**Assignment**
Transcribe each record exactly. Include every one.

**Provided records**
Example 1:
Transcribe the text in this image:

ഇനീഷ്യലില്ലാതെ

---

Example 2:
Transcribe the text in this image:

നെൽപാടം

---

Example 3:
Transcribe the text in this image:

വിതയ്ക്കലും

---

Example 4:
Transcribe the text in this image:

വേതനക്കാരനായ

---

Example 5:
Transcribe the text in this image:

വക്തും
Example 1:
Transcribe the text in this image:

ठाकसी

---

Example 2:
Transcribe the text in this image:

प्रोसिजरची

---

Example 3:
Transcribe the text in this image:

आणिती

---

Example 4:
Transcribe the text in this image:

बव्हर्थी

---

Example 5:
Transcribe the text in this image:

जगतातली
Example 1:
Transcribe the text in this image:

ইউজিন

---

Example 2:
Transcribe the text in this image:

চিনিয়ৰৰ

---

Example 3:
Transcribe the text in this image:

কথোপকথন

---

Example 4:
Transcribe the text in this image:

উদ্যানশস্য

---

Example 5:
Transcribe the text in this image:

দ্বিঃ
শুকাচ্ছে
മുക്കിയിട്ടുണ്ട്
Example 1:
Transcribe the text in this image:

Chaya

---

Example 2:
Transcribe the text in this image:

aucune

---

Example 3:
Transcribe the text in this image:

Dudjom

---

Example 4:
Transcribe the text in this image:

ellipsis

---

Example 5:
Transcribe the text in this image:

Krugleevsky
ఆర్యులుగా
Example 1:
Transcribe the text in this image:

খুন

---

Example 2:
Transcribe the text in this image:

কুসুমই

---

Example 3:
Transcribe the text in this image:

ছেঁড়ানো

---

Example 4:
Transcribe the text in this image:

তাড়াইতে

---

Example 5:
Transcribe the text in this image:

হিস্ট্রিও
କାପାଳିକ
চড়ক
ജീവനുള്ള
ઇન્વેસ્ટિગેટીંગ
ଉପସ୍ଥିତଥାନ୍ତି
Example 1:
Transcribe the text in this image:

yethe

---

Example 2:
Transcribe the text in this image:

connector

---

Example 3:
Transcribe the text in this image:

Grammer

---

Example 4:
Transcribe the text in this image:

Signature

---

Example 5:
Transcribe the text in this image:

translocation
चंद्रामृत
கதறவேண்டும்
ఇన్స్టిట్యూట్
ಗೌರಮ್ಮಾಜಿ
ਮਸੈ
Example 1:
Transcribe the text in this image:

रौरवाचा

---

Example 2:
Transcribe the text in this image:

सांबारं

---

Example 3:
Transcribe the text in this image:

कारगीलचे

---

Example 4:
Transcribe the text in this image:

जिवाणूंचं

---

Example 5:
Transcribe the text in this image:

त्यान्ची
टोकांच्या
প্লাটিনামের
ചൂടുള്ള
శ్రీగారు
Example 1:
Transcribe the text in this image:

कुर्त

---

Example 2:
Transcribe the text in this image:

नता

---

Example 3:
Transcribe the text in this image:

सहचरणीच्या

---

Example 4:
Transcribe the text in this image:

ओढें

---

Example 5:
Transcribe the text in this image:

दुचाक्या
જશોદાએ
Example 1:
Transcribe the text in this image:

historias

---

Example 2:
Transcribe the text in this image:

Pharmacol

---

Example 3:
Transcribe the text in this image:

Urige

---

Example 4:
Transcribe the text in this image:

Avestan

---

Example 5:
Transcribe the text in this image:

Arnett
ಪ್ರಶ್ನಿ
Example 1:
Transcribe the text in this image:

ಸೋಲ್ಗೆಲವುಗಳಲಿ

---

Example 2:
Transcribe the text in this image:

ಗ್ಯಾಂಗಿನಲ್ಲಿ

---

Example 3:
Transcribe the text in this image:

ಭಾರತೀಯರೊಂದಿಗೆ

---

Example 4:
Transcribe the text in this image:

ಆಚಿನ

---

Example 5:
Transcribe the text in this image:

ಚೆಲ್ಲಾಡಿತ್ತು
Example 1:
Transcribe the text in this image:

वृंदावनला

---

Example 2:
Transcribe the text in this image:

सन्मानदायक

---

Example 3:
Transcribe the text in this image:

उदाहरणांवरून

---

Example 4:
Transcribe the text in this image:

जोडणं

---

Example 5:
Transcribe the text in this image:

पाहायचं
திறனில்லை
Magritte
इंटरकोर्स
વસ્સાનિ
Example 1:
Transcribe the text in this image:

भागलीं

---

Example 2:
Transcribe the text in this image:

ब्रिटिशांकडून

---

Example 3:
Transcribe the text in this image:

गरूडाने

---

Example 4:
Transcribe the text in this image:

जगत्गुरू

**Worked solution**
Example 1:
Transcribe the text in this image:

ഇനീഷ്യലില്ലാതെ

---

Example 2:
Transcribe the text in this image:

നെൽപാടം

---

Example 3:
Transcribe the text in this image:

വിതയ്ക്കലും

---

Example 4:
Transcribe the text in this image:

വേതനക്കാരനായ

---

Example 5:
Transcribe the text in this image:

വക്തും
Example 1:
Transcribe the text in this image:

ठाकसी

---

Example 2:
Transcribe the text in this image:

प्रोसिजरची

---

Example 3:
Transcribe the text in this image:

आणिती

---

Example 4:
Transcribe the text in this image:

बव्हर्थी

---

Example 5:
Transcribe the text in this image:

जगतातली
Example 1:
Transcribe the text in this image:

ইউজিন

---

Example 2:
Transcribe the text in this image:

চিনিয়ৰৰ

---

Example 3:
Transcribe the text in this image:

কথোপকথন

---

Example 4:
Transcribe the text in this image:

উদ্যানশস্য

---

Example 5:
Transcribe the text in this image:

দ্বিঃ
শুকাচ্ছে
മുക്കിയിട്ടുണ്ട്
Example 1:
Transcribe the text in this image:

Chaya

---

Example 2:
Transcribe the text in this image:

aucune

---

Example 3:
Transcribe the text in this image:

Dudjom

---

Example 4:
Transcribe the text in this image:

ellipsis

---

Example 5:
Transcribe the text in this image:

Krugleevsky
ఆర్యులుగా
Example 1:
Transcribe the text in this image:

খুন

---

Example 2:
Transcribe the text in this image:

কুসুমই

---

Example 3:
Transcribe the text in this image:

ছেঁড়ানো

---

Example 4:
Transcribe the text in this image:

তাড়াইতে

---

Example 5:
Transcribe the text in this image:

হিস্ট্রিও
କାପାଳିକ
চড়ক
ജീവനുള്ള
ઇન્વેસ્ટિગેટીંગ
ଉପସ୍ଥିତଥାନ୍ତି
Example 1:
Transcribe the text in this image:

yethe

---

Example 2:
Transcribe the text in this image:

connector

---

Example 3:
Transcribe the text in this image:

Grammer

---

Example 4:
Transcribe the text in this image:

Signature

---

Example 5:
Transcribe the text in this image:

translocation
चंद्रामृत
கதறவேண்டும்
ఇన్స్టిట్యూట్
ಗೌರಮ್ಮಾಜಿ
ਮਸੈ
Example 1:
Transcribe the text in this image:

रौरवाचा

---

Example 2:
Transcribe the text in this image:

सांबारं

---

Example 3:
Transcribe the text in this image:

कारगीलचे

---

Example 4:
Transcribe the text in this image:

जिवाणूंचं

---

Example 5:
Transcribe the text in this image:

त्यान्ची
टोकांच्या
প্লাটিনামের
ചൂടുള്ള
శ్రీగారు
Example 1:
Transcribe the text in this image:

कुर्त

---

Example 2:
Transcribe the text in this image:

नता

---

Example 3:
Transcribe the text in this image:

सहचरणीच्या

---

Example 4:
Transcribe the text in this image:

ओढें

---

Example 5:
Transcribe the text in this image:

दुचाक्या
જશોદાએ
Example 1:
Transcribe the text in this image:

historias

---

Example 2:
Transcribe the text in this image:

Pharmacol

---

Example 3:
Transcribe the text in this image:

Urige

---

Example 4:
Transcribe the text in this image:

Avestan

---

Example 5:
Transcribe the text in this image:

Arnett
ಪ್ರಶ್ನಿ
Example 1:
Transcribe the text in this image:

ಸೋಲ್ಗೆಲವುಗಳಲಿ

---

Example 2:
Transcribe the text in this image:

ಗ್ಯಾಂಗಿನಲ್ಲಿ

---

Example 3:
Transcribe the text in this image:

ಭಾರತೀಯರೊಂದಿಗೆ

---

Example 4:
Transcribe the text in this image:

ಆಚಿನ

---

Example 5:
Transcribe the text in this image:

ಚೆಲ್ಲಾಡಿತ್ತು
Example 1:
Transcribe the text in this image:

वृंदावनला

---

Example 2:
Transcribe the text in this image:

सन्मानदायक

---

Example 3:
Transcribe the text in this image:

उदाहरणांवरून

---

Example 4:
Transcribe the text in this image:

जोडणं

---

Example 5:
Transcribe the text in this image:

पाहायचं
திறனில்லை
Magritte
इंटरकोर्स
વસ્સાનિ
Example 1:
Transcribe the text in this image:

भागलीं

---

Example 2:
Transcribe the text in this image:

ब्रिटिशांकडून

---

Example 3:
Transcribe the text in this image:

गरूडाने

---

Example 4:
Transcribe the text in this image:

जगत्गुरू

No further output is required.